La figura dell’amministratore di fatto ricorre qualora un soggetto, non formalmente investito della carica, si ingerisca nell’amministrazione, esercitando (di fatto) i poteri propri inerenti alla gestione della società. In particolare, sussiste la figura dell’amministratore di fatto ove ricorrano le seguenti condizioni: (i) assenza di una efficace investitura assembleare; (ii) attività esercitata (non occasionalmente, ma) continuativamente; (iii) funzioni riservate alla competenza degli amministratori di diritto; (iv) autonomia decisionale (non necessariamente surrogatoria, ma almeno cooperativa non subordinata) rispetto agli amministratori di diritto. Sicché, è amministratore di fatto chi, senza valido titolo gestisce, da solo o anche con l’amministratore formale, la società, esercitando con sistematicità e completezza un potere di fatto corrispondente a quello degli amministratori di diritto.

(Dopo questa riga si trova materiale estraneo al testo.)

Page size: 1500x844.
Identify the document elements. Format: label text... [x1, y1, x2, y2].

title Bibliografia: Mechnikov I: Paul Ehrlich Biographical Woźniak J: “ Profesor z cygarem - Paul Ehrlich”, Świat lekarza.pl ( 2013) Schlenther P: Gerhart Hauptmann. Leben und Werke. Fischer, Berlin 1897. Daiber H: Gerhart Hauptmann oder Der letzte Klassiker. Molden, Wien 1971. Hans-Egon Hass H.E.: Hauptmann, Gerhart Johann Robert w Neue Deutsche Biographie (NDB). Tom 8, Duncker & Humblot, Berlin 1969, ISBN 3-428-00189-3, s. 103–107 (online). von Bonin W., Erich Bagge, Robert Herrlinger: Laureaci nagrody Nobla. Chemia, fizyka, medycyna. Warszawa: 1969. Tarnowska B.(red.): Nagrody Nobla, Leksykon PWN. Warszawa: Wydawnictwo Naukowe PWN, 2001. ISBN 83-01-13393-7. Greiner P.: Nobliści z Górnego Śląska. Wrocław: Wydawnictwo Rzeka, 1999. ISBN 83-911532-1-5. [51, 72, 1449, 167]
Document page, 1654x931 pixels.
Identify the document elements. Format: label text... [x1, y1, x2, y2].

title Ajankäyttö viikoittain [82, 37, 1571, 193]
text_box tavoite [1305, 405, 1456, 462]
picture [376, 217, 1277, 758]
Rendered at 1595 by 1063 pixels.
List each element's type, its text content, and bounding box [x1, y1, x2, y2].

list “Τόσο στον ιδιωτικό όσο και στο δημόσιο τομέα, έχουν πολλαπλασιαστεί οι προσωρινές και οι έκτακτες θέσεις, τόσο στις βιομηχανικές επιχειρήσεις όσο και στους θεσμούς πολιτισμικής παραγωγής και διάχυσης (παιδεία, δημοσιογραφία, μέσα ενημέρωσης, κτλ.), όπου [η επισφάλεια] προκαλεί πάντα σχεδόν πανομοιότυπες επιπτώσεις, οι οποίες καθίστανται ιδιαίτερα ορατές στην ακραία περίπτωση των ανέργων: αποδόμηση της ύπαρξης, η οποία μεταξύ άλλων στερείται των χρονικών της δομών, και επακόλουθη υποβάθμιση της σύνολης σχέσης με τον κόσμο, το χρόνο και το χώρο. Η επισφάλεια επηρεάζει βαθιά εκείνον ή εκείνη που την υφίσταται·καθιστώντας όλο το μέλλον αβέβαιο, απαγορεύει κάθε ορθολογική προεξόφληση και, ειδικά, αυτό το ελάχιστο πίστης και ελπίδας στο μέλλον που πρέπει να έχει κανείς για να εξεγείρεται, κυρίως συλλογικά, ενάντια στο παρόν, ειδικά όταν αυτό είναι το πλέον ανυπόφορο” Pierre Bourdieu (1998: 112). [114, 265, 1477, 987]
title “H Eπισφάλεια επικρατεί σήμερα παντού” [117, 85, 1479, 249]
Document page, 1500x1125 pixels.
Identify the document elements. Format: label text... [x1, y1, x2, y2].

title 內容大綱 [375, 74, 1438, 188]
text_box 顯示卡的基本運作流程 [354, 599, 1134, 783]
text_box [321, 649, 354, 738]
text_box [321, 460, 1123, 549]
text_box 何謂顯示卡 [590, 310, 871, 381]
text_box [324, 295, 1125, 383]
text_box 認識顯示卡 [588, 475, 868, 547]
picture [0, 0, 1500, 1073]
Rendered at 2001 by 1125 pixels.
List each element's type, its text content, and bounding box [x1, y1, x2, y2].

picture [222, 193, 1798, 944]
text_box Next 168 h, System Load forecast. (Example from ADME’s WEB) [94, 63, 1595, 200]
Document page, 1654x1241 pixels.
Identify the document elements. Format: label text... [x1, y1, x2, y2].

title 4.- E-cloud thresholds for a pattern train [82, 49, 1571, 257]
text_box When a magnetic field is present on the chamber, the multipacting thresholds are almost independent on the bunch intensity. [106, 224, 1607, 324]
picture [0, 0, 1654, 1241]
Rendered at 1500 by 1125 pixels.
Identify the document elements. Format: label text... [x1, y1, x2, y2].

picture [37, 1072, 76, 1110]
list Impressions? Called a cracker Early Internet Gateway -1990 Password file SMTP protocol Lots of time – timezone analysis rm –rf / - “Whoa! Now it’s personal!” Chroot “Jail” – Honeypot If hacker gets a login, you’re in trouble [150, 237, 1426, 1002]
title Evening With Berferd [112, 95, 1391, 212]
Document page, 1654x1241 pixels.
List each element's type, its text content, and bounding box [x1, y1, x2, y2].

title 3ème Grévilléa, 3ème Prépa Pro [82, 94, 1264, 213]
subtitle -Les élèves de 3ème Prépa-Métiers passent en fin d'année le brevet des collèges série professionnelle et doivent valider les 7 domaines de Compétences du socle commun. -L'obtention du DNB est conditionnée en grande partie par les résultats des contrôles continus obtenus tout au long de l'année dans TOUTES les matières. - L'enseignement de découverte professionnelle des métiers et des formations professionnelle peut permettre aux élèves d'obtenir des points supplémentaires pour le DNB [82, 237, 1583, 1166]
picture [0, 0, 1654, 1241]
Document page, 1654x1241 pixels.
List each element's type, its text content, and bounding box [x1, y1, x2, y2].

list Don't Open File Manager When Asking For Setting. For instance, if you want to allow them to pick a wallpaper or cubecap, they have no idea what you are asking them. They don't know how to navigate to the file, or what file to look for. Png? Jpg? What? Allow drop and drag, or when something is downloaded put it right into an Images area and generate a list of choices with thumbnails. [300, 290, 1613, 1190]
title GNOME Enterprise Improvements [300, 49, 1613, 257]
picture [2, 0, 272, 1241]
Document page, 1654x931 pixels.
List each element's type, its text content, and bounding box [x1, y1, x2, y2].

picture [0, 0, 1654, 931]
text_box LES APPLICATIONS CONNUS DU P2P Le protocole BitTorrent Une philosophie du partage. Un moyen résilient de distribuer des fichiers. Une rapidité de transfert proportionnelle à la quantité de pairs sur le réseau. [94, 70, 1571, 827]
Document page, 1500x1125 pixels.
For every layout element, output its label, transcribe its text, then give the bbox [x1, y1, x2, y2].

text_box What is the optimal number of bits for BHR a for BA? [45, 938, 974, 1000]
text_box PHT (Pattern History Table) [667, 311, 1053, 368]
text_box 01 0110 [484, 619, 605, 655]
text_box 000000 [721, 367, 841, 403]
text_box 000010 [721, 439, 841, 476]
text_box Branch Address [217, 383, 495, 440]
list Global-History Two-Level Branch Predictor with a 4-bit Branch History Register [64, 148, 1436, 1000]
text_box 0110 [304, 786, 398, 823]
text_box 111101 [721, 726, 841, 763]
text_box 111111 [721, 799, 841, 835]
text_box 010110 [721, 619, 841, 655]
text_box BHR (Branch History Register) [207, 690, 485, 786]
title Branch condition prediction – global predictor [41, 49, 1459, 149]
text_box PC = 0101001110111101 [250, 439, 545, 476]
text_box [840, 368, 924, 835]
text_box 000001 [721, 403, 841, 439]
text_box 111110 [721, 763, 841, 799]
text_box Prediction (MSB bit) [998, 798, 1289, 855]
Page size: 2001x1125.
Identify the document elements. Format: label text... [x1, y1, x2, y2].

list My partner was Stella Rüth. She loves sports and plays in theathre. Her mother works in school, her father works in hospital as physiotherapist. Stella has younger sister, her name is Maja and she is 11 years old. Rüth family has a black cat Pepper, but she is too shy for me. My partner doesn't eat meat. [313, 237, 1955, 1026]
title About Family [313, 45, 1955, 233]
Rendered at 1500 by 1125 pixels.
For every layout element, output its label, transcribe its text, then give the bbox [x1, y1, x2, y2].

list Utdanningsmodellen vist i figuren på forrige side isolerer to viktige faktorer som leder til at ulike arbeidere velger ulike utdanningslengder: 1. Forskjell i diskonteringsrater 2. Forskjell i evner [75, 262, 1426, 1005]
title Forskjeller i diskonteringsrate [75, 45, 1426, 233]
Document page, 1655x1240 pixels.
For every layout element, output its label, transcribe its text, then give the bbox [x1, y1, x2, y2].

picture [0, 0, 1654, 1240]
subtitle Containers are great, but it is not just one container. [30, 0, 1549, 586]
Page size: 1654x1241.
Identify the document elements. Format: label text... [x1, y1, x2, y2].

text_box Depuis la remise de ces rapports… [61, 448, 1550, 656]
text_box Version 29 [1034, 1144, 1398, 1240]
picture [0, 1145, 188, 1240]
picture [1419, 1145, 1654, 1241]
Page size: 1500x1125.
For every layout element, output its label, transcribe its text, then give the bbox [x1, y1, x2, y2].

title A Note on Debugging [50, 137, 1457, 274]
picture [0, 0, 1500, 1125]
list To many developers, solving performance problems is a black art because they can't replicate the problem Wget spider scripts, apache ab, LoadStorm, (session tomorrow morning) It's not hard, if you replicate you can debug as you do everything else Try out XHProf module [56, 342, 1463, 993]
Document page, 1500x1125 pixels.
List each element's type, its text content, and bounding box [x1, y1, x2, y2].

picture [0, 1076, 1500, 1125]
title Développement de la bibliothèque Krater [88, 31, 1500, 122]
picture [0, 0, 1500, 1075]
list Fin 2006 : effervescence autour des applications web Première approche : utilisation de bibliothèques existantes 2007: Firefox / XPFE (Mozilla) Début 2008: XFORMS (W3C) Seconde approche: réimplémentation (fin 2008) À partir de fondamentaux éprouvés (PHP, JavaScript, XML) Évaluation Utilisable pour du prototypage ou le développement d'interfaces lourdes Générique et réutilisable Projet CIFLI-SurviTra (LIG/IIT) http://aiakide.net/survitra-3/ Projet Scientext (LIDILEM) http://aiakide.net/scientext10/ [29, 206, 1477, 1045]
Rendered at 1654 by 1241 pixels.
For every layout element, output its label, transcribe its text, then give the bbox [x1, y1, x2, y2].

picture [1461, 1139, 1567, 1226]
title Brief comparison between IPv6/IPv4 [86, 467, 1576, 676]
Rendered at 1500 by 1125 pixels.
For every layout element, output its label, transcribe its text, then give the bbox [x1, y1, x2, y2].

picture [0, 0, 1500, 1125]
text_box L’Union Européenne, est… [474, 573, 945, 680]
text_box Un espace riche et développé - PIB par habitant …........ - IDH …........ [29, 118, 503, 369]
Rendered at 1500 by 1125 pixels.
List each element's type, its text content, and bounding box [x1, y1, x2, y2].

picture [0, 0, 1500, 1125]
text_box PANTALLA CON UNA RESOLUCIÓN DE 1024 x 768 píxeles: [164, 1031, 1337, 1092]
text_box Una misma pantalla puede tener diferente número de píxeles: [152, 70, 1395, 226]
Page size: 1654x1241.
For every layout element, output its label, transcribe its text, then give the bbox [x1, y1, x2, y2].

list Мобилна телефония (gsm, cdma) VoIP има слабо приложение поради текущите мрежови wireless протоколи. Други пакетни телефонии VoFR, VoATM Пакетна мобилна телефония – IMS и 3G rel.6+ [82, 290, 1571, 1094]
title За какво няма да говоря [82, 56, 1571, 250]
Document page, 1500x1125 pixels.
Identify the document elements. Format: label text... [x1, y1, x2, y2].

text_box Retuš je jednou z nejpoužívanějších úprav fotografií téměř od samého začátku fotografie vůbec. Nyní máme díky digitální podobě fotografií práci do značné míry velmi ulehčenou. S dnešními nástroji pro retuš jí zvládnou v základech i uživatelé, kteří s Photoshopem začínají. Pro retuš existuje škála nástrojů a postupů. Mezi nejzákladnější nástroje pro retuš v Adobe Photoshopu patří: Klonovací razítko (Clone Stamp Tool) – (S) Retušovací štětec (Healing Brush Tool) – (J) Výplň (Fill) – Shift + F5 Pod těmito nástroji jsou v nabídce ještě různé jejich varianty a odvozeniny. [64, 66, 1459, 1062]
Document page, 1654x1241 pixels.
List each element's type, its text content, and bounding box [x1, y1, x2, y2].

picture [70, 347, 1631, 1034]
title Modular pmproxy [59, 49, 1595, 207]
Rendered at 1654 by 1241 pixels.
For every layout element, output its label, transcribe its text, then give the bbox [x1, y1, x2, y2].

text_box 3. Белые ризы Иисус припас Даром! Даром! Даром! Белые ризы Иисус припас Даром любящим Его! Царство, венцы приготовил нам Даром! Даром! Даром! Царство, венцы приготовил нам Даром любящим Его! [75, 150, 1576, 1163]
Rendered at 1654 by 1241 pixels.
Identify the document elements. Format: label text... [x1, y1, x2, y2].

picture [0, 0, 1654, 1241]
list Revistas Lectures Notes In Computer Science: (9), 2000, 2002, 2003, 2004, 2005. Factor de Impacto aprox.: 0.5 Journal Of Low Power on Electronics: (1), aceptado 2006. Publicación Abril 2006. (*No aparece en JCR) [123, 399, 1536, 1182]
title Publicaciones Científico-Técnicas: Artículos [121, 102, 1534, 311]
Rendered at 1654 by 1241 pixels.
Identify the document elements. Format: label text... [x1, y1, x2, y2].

Nell’ambito della disciplina delle società a responsabilità limitata non è specificamente prevista un’azione di merito volta alla revoca dell’amministratore. Il terzo comma dell’art. 2476 c.c. disciplina esclusivamente l’azione di risarcimento del danno e la revoca dell’amministratore in via d’urgenza, non consentendo, quindi, al giudice alcun potere di sostituire la propria volontà a quella dei soci della società nella nomina di altro amministratore in luogo di quello revocato. Del resto, la riforma del diritto societario – che, da una parte, non ha più previsto la decadenza automatica dalla carica dell’amministratore in presenza della deliberazione assembleare di esercitare l’azione di responsabilità e, dall’altra, non ha inteso conservare l’applicabilità alle società a responsabilità limitata dell’istituto di cui all’art. 2409 c.c. – ha introdotto la nuova misura della revoca dell’amministratore in sede cautelare: l’art. 2476 c.c. prevede, quale strumento cautelare tipico, la revoca dell’amministratore per gravi irregolarità in relazione alla domanda di merito, volta alla condanna del medesimo al risarcimento del danno patito dalla società, azione esercitabile da ciascun socio, ma volta a reintegrare il patrimonio sociale del pregiudizio a questo cagionato.